RECORDS FOR THIS EXERCISE:
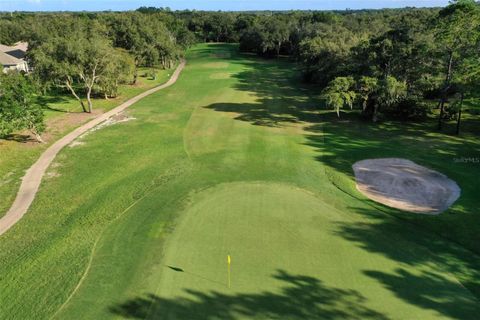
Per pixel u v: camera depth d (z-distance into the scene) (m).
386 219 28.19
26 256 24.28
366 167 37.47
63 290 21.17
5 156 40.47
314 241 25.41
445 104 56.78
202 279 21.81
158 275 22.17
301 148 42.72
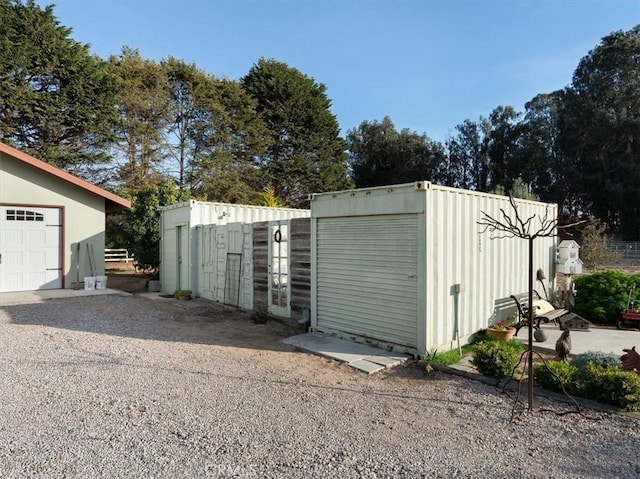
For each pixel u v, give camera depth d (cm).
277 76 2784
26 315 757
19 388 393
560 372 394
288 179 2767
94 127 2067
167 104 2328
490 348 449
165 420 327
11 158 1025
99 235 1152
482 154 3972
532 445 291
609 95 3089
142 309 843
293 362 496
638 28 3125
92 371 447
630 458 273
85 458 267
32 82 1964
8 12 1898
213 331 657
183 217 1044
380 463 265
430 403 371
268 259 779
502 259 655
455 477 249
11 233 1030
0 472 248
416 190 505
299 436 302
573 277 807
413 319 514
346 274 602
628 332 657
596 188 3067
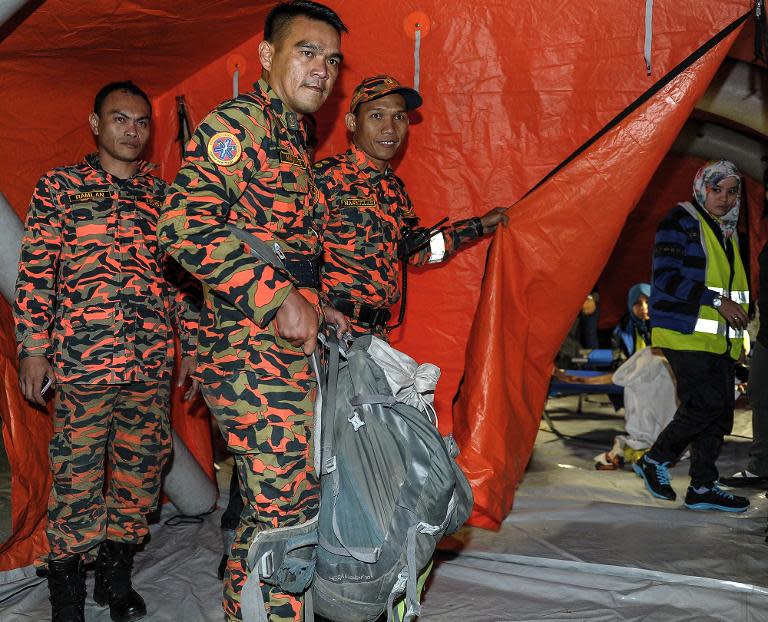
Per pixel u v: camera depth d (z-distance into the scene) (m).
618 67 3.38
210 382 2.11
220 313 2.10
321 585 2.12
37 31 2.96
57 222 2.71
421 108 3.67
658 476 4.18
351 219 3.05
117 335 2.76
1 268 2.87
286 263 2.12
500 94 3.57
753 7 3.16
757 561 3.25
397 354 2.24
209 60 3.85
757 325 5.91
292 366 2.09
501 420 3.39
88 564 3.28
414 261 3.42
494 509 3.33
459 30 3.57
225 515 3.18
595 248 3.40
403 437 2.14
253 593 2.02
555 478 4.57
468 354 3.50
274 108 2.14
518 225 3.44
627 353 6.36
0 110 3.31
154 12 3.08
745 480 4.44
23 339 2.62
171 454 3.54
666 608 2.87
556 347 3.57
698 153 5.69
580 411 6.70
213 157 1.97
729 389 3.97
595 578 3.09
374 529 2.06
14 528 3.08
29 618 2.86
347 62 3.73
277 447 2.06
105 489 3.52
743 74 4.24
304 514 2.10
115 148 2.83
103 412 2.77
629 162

EXERCISE BRIEF:
From the line containing "459 30 3.57" through the last line of the entries above, print each line exactly as it stands.

EXERCISE ANSWER:
459 30 3.57
225 515 3.18
595 248 3.40
403 437 2.14
253 593 2.02
555 478 4.57
468 354 3.50
274 108 2.14
518 225 3.44
627 353 6.36
0 110 3.31
154 12 3.08
745 480 4.44
23 339 2.62
171 454 3.54
666 608 2.87
556 347 3.57
698 153 5.69
580 411 6.70
213 157 1.97
729 389 3.97
595 578 3.09
374 529 2.06
14 528 3.08
29 618 2.86
347 62 3.73
277 447 2.06
105 489 3.52
743 74 4.24
304 514 2.10
115 148 2.83
103 412 2.77
629 162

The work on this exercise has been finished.